* SUPPLIED RECORDS
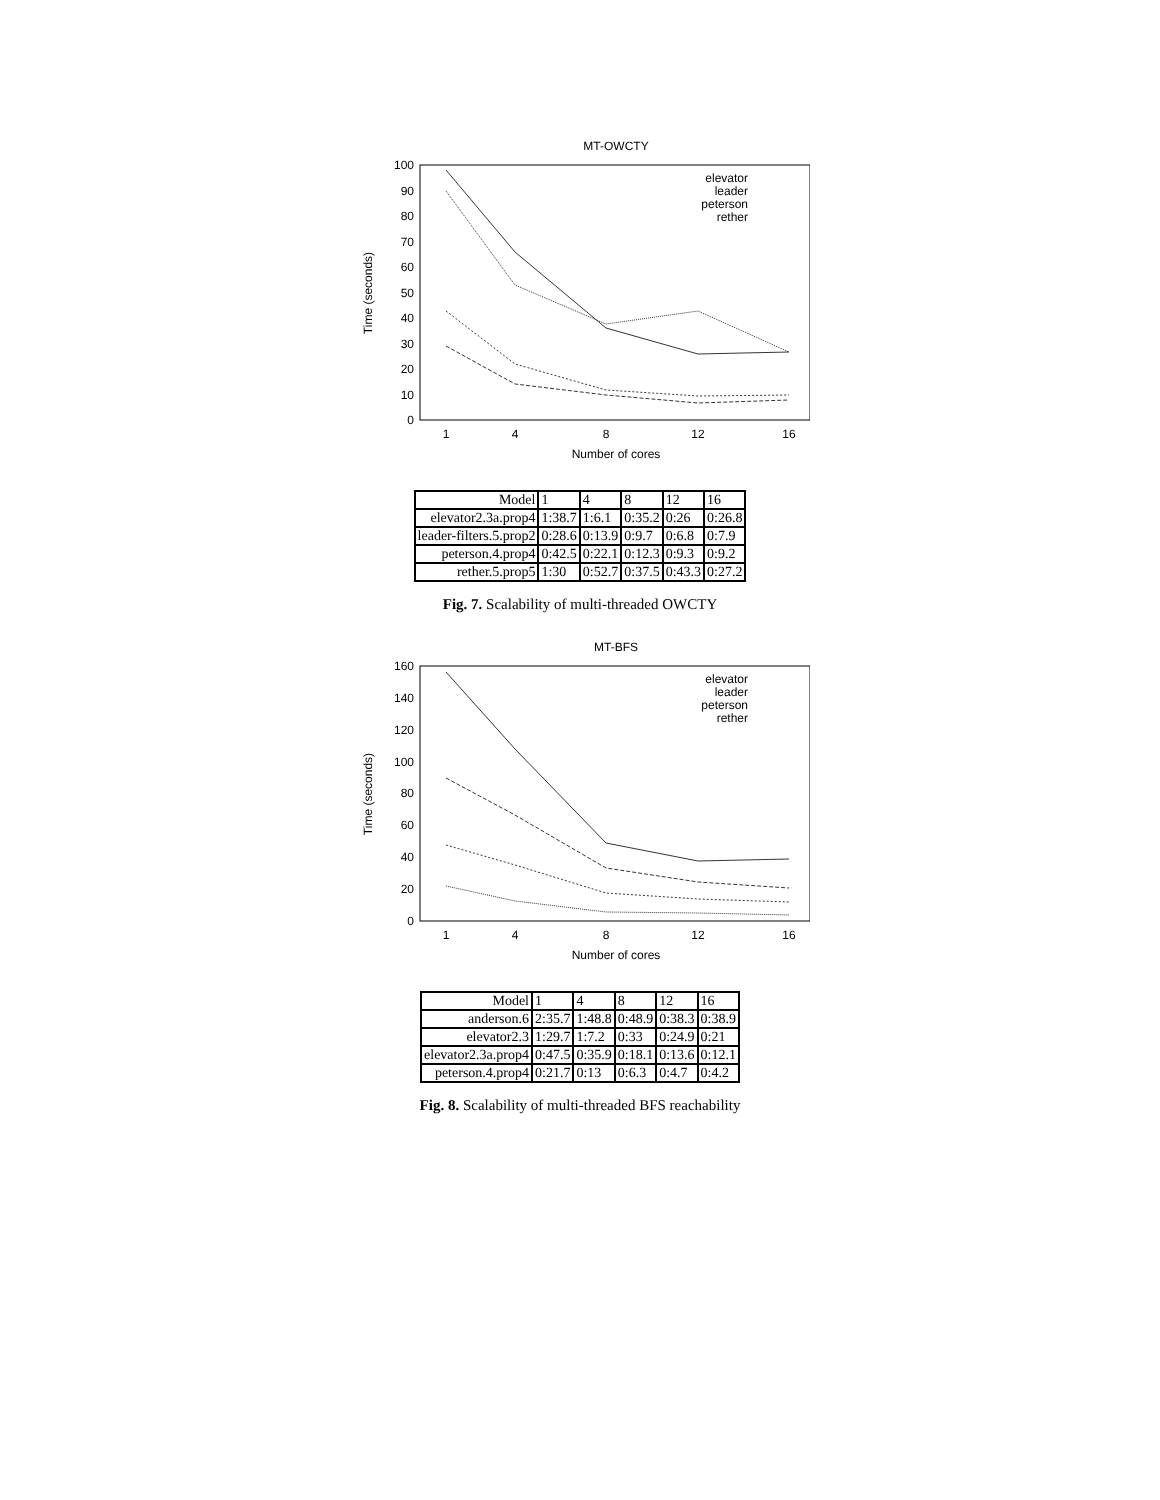MT-OWCTY
0
10
20
30
40
50
60
70
80
90
100
1
4
8
12
16
Number of cores
Time (seconds)
elevator
leader
peterson
rether
| Model | 1 | 4 | 8 | 12 | 16 |
| elevator2.3a.prop4 | 1:38.7 | 1:6.1 | 0:35.2 | 0:26 | 0:26.8 |
| leader-filters.5.prop2 | 0:28.6 | 0:13.9 | 0:9.7 | 0:6.8 | 0:7.9 |
| peterson.4.prop4 | 0:42.5 | 0:22.1 | 0:12.3 | 0:9.3 | 0:9.2 |
| rether.5.prop5 | 1:30 | 0:52.7 | 0:37.5 | 0:43.3 | 0:27.2 |
Fig. 7. Scalability of multi-threaded OWCTY
MT-BFS
0
20
40
60
80
100
120
140
160
1
4
8
12
16
Number of cores
Time (seconds)
elevator
leader
peterson
rether
| Model | 1 | 4 | 8 | 12 | 16 |
| anderson.6 | 2:35.7 | 1:48.8 | 0:48.9 | 0:38.3 | 0:38.9 |
| elevator2.3 | 1:29.7 | 1:7.2 | 0:33 | 0:24.9 | 0:21 |
| elevator2.3a.prop4 | 0:47.5 | 0:35.9 | 0:18.1 | 0:13.6 | 0:12.1 |
| peterson.4.prop4 | 0:21.7 | 0:13 | 0:6.3 | 0:4.7 | 0:4.2 |
Fig. 8. Scalability of multi-threaded BFS reachability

* TASK PROMPT
Go through the listing above and write it out again exactly, dropping the pictures.

* SOLUTION TO THE PROBLEM
MT-OWCTY
0
10
20
30
40
50
60
70
80
90
100
1
4
8
12
16
Number of cores
Time (seconds)
elevator
leader
peterson
rether
| Model | 1 | 4 | 8 | 12 | 16 |
| elevator2.3a.prop4 | 1:38.7 | 1:6.1 | 0:35.2 | 0:26 | 0:26.8 |
| leader-filters.5.prop2 | 0:28.6 | 0:13.9 | 0:9.7 | 0:6.8 | 0:7.9 |
| peterson.4.prop4 | 0:42.5 | 0:22.1 | 0:12.3 | 0:9.3 | 0:9.2 |
| rether.5.prop5 | 1:30 | 0:52.7 | 0:37.5 | 0:43.3 | 0:27.2 |
Fig. 7. Scalability of multi-threaded OWCTY
MT-BFS
0
20
40
60
80
100
120
140
160
1
4
8
12
16
Number of cores
Time (seconds)
elevator
leader
peterson
rether
| Model | 1 | 4 | 8 | 12 | 16 |
| anderson.6 | 2:35.7 | 1:48.8 | 0:48.9 | 0:38.3 | 0:38.9 |
| elevator2.3 | 1:29.7 | 1:7.2 | 0:33 | 0:24.9 | 0:21 |
| elevator2.3a.prop4 | 0:47.5 | 0:35.9 | 0:18.1 | 0:13.6 | 0:12.1 |
| peterson.4.prop4 | 0:21.7 | 0:13 | 0:6.3 | 0:4.7 | 0:4.2 |
Fig. 8. Scalability of multi-threaded BFS reachability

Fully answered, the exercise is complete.